Only the lines below starting at the one containing "use of UV light" and ending at the one containing "High Performance Electric Boot" belong in the answer, each copied exactly.

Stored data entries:
--
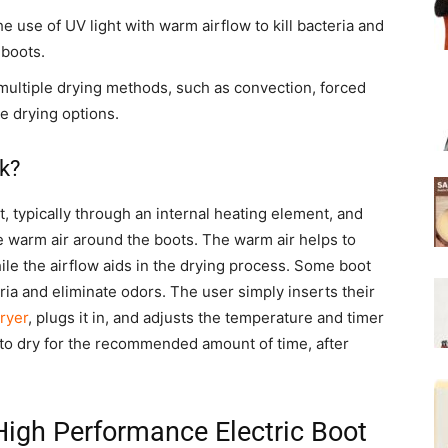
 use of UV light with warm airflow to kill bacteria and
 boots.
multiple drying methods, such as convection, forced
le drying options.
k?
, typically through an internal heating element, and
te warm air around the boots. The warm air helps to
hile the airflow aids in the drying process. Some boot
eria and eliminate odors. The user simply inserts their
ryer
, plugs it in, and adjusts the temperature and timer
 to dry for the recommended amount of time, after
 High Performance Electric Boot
--
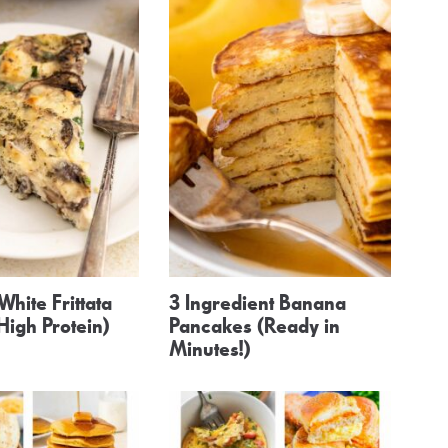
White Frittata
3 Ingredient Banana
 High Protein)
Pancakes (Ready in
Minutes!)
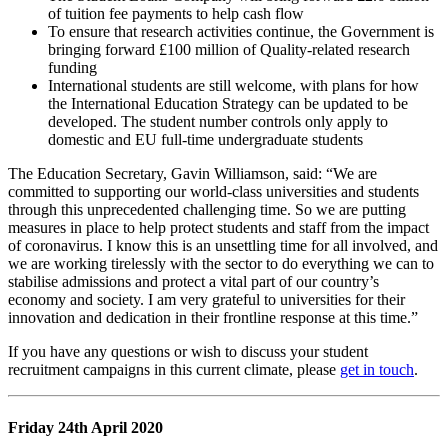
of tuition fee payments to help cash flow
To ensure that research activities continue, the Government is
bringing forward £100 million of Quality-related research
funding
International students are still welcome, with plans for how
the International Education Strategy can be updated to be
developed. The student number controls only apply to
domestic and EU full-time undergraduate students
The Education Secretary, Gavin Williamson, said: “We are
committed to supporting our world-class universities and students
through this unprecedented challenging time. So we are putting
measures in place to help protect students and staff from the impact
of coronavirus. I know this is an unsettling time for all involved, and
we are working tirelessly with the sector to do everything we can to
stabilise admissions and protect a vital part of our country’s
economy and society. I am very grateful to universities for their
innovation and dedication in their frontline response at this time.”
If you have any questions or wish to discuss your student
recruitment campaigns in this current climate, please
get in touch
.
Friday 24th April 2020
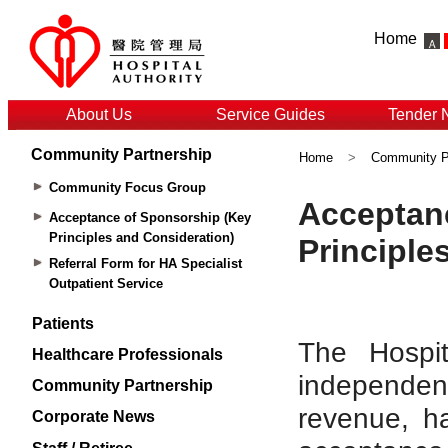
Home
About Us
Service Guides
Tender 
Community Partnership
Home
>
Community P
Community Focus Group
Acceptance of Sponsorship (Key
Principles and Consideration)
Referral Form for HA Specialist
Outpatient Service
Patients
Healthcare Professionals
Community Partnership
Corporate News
--
_Answer for the task_:
 use of UV light with warm airflow to kill bacteria and
 boots.
multiple drying methods, such as convection, forced
le drying options.
k?
, typically through an internal heating element, and
te warm air around the boots. The warm air helps to
hile the airflow aids in the drying process. Some boot
eria and eliminate odors. The user simply inserts their
ryer
, plugs it in, and adjusts the temperature and timer
 to dry for the recommended amount of time, after
 High Performance Electric Boot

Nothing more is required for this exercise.